Taking a step forward is much more systemic in certain situations than others. In this case, water use. What's the whole picture and how can a new development acquire the water it needs, especially in water-starved areas?

No matter how efficient a new development may be, growth always comes at a price, with increased demand for water one of the more tangible costs. In areas already experiencing water scarcity, it’s also potentially one of the biggest challenges to long-term sustainability.

That’s why the Alliance for Water Efficiency, Environmental Law Institute, and River Network recently released a tool to help communities plan for water-neutral growth. The Net Blue Ordinance Toolkit, developed with input from seven geographically diverse regions of the U.S., is designed to meet different water needs when drafting an ordinance to require developers to offset new water demand.
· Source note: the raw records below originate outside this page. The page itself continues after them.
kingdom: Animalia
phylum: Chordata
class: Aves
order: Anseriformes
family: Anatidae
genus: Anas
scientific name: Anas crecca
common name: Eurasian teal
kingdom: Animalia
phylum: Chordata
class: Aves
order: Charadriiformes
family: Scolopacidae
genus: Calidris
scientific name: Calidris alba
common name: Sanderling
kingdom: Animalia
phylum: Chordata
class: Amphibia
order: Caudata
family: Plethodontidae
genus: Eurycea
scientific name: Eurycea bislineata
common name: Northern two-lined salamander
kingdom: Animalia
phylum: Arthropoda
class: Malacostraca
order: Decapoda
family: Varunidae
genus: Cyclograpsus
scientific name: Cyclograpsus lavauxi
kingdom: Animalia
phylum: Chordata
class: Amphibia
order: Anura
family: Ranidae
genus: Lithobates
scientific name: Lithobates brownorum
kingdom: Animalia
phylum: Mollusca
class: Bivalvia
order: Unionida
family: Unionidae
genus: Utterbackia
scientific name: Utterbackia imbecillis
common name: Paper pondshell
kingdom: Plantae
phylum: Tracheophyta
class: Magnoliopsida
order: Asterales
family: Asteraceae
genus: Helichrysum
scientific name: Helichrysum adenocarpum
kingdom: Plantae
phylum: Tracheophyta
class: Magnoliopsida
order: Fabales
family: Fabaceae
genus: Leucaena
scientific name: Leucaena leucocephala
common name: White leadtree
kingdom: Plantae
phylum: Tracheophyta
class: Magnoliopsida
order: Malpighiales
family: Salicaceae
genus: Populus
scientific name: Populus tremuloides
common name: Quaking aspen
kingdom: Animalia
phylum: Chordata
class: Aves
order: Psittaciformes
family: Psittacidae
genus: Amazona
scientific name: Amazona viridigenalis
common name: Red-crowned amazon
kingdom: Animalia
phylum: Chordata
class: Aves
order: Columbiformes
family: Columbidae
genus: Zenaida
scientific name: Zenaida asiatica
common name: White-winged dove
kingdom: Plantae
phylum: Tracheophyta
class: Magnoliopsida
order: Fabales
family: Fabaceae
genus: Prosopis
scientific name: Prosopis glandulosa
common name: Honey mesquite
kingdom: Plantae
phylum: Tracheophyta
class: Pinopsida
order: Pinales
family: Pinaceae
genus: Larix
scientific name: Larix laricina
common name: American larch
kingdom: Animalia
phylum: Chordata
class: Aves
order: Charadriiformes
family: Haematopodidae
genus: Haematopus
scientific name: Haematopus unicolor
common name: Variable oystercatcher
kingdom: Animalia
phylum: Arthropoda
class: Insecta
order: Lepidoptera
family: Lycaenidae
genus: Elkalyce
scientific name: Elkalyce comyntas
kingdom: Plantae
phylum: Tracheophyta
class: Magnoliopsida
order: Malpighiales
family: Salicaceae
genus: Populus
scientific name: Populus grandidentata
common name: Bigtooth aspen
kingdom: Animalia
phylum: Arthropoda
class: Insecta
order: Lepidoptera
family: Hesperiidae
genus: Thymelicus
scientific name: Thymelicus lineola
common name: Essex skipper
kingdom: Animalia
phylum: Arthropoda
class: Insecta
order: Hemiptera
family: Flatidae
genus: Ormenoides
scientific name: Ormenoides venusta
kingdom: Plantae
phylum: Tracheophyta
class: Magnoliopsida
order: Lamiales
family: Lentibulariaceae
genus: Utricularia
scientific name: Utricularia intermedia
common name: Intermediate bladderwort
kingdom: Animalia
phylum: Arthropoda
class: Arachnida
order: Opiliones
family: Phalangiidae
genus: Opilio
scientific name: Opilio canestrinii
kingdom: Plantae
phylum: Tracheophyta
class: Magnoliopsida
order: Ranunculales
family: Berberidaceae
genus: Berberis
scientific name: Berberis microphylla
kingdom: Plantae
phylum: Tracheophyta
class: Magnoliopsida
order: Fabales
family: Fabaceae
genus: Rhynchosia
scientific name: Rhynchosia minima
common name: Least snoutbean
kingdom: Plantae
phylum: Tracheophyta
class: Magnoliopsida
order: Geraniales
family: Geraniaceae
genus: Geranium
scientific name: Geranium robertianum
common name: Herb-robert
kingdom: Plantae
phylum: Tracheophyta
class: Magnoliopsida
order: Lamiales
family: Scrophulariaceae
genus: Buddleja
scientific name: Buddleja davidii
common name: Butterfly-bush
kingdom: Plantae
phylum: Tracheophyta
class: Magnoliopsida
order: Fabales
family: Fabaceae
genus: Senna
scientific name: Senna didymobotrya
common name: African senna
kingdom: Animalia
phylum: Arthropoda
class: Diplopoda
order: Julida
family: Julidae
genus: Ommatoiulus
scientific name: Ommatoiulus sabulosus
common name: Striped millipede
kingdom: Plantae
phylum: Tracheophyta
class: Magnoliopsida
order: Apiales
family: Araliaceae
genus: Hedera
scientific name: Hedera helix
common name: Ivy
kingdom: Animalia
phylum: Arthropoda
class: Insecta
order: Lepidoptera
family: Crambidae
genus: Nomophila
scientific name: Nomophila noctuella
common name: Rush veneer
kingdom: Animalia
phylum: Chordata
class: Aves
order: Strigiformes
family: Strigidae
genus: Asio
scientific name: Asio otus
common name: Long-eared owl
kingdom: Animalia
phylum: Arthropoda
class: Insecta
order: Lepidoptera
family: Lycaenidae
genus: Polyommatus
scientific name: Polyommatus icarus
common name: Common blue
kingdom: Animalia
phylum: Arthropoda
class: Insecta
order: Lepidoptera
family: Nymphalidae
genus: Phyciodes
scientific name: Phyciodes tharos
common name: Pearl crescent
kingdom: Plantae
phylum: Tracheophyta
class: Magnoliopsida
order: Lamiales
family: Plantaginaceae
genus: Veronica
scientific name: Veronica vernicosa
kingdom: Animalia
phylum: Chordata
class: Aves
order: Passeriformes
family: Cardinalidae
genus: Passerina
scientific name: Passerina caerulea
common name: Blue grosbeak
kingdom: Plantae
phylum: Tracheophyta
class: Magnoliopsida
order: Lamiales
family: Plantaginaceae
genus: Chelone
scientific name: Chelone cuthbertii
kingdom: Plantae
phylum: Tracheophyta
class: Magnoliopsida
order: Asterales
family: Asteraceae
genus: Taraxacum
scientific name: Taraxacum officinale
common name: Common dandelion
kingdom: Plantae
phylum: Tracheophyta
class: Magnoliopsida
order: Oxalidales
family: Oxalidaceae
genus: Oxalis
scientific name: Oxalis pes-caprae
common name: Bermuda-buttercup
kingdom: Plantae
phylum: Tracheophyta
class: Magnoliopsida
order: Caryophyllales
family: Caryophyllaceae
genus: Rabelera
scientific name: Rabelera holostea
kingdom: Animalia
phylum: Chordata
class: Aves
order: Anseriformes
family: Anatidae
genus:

Another automated worksheet helps developers calculate exactly what kind and scale of offsets they’d need.

“Those who work in urban design and city planning know that water plays an important role, but they’re frustrated often by the lack of access they have to those in the water and wastewater utilities who should be working with them more directly and aren’t,” says Mary Anne Dickinson, president and CEO of the Alliance for Water Efficiency (AWE). “There’s very much a firewall between those two entities.”

Offsets could take a number of forms. Dickinson gives the example of a developer building a new 10-home subdivision. If the city has a water-neutral development ordinance, the developer will have an incentive to install the most efficient appliances possible, but the project will still have an impact on local water demand, about 500,000 gallons per year.